Scope and Method of Study: The purpose of this study was to identify host factors that are involved during the interaction of the phytopathogen Pseudomonas syringae pv. tomato DC3000 (Pst DC3000) and host plants. The specific objectives of this project were to: (i) screen Nicotiana benthamiana lines silenced with a N. benthamiana cDNA library for altered chlorosis in response to the phytotoxin coronatine (COR); and (ii) further characterize the identified genes from tomato and Arabidopsis, which are hosts infected by Pst DC3000. Another purpose of this study was to (iii) develop a high-throughput tomato seedling assay that could be used for screening of Pst DC3000 virulence mutants.
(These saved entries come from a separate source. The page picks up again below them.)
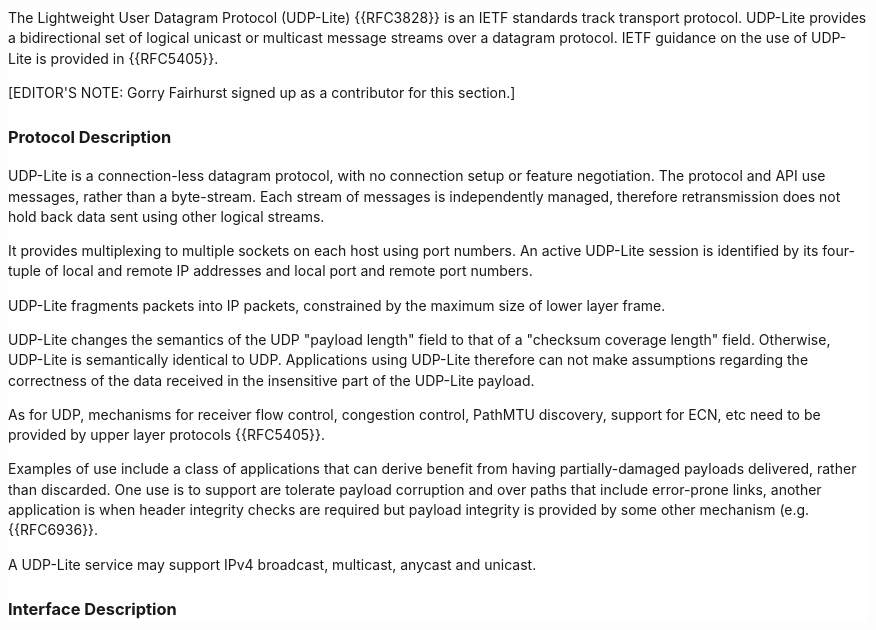 The Lightweight User Datagram Protocol (UDP-Lite) {{RFC3828}} is an IETF
standards track transport protocol.
UDP-Lite provides a bidirectional set of logical unicast or
multicast message streams over
a datagram protocol. IETF guidance on the use of UDP-Lite is provided in
{{RFC5405}}.

[EDITOR'S NOTE: Gorry Fairhurst signed up as a contributor for this
section.]

### Protocol Description

UDP-Lite is a connection-less datagram protocol,
with no connection setup or feature negotiation.
The protocol and API use messages,
rather than a byte-stream.  Each stream of messages is independently
managed, therefore retransmission does not hold back data sent using
other logical streams.

It provides multiplexing to multiple sockets on each host using port
numbers.
An active UDP-Lite session is identified by its four-tuple of local and
remote IP
addresses and local port and remote port numbers.

UDP-Lite fragments packets into IP packets, constrained by the maximum
size
of lower layer frame.

UDP-Lite changes the semantics of the UDP "payload length" field to
that of a "checksum coverage length" field.  Otherwise, UDP-Lite is
semantically identical to UDP.  Applications using UDP-Lite therefore
can not make
assumptions regarding the correctness of the data received in the
insensitive part of the UDP-Lite payload.

As for UDP, mechanisms for receiver flow control, congestion control,
PathMTU
discovery, support for ECN, etc need to be provided by
upper layer protocols {{RFC5405}}.

Examples of use include a class of applications that
can derive benefit from having
partially-damaged payloads delivered, rather than discarded. One
use is to support are
tolerate payload corruption and over paths that include error-prone links,
another
application is when header integrity checks are required but
payload integrity is provided by some other mechanism (e.g. {{RFC6936}}.

A UDP-Lite service may support IPv4 broadcast, multicast, anycast and
unicast.

### Interface Description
Findings and Conclusions: Objective I. Several plant genes were identified with potential roles in COR-induced chlorosis. One of the genes, ALC1, was further characterized on tomato and Arabidopsis and found to be involved in COR/Pst DC3000-mediated chlorosis. Furthermore, genetic analysis suggested that the gene is involved in the regulation of Pst DC3000-induced senescence in Arabidopsis. Objective II. A high-throughput tomato seedling assay was developed and optimized. The assay was validated using well-characterized Pst DC3000 virulence mutants and compared with results previously obtained using mature tomato plants.